Lesetext –
_ _ _ _ _ _ _

Am 19.03.1925 wurde meine Mutter Jutta geboren. Heute wäre ihr 97. Geburtstag. 92-jährig ist Jutta 2017 verstorben. Ich habe am heutigen Märztag mit Gedenken in einem von Jutta geerbten Fotokarton gestöbert und alte Bilder angeschaut. 

Als meine Mutter 1925 geboren wurde, war noch die Zeit der "Goldenen Zwanziger Jahre" - ein Zeitabschnitt, der etwa von 1924 bis 1929 währte und mit der Weltwirtschaftskrise und dem Börsencrash des "Schwarzen Freitag" am 25.10.1929 endete. Der Begriff "Goldene Zwanziger" steht für einen Wirtschaftsaufschwung in vielen Industrieländern und auch für eine Blütezeit der deutschen Kunst, Kultur und Wissenschaft.
Es war die Zeit der "Weimarer Republik" -  Deutschlands erster Demokratie. Sie dauerte vom 9. November 1918 bis 1933 - bis zur Machtübernahme der Nationalsozialisten mit der Deutschen Arbeiterpartei (NSDAP) und der Ernennung Adolf Hitlers zum Reichskanzler am 30. Januar 1933. Mit der NSDAP und ihrem "Führer" Hitler begann die Zeit der Diktatur des "Dritten Reichs". Die Weimarer Republik ***) war auch ein Zeitraum, der zwischen zwei Weltkriegen lag.

_ _ _ _ _ _ _

Kurze Aufgabe –
Schreib den Lesetext über das Geburtsjahr 1925 der Mutter und die Zeit der Weimarer Republik nach seinem letzten Satz weiter.

Gezeigte Einträge –
_ _ _ _ _ _ _

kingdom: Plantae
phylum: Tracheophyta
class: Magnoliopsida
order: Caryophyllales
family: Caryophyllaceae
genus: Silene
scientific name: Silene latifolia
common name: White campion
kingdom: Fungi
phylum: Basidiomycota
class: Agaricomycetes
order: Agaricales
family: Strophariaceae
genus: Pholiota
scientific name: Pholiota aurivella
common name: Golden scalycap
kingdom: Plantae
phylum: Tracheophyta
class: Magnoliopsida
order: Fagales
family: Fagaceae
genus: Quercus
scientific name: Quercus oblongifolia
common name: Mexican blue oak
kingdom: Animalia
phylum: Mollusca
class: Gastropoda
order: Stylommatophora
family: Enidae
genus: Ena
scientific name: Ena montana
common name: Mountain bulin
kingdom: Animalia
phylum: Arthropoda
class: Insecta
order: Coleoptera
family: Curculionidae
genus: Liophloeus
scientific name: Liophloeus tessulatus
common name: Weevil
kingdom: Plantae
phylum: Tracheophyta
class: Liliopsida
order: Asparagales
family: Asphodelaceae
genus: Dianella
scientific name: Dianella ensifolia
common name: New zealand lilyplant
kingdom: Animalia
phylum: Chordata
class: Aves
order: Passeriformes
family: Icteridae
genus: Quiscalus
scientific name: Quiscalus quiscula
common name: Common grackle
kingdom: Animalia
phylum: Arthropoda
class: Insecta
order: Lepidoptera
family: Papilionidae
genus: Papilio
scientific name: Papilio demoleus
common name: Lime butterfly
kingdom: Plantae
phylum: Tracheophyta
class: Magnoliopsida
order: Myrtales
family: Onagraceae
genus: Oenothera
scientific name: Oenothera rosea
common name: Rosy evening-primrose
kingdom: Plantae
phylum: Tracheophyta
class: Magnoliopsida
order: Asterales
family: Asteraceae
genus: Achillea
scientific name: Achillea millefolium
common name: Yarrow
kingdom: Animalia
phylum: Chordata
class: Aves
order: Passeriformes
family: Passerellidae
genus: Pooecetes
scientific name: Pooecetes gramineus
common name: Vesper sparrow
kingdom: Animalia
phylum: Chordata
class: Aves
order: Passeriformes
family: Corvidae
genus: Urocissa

_ _ _ _ _ _ _

Schriftliche Antwort –
Jutta´s Eltern - Anna Sophie Minna (geb. am 26.05.1898 in Soltau) und Eduard Anton Benedict (geb. am 21. März 1895 in Koblenz) - haben den Ersten Weltkrieg von 1914-1918 miterlebt. Zum Kriegsbeginn war Anna 16 Jahre und Eduard 19 Jahre jung. Eduard verteidigte sein deutsches Vaterland an der Front in Frankreich.

Das Kriegsende bedeutete das Ende des Deutschen Kaiserreichs. Kaiser Wilhelm II. aus dem Hause Hohenzollern war von 1888 bis 1918 letzter Deutscher Kaiser und König von Preußen. Eine Inflation von 1914 bis 1923 wirkte durch die Zeit und endete mit der Währungsreform und dem Münzgesetz vom 30. August 1924, das die Reichsmark festlegte.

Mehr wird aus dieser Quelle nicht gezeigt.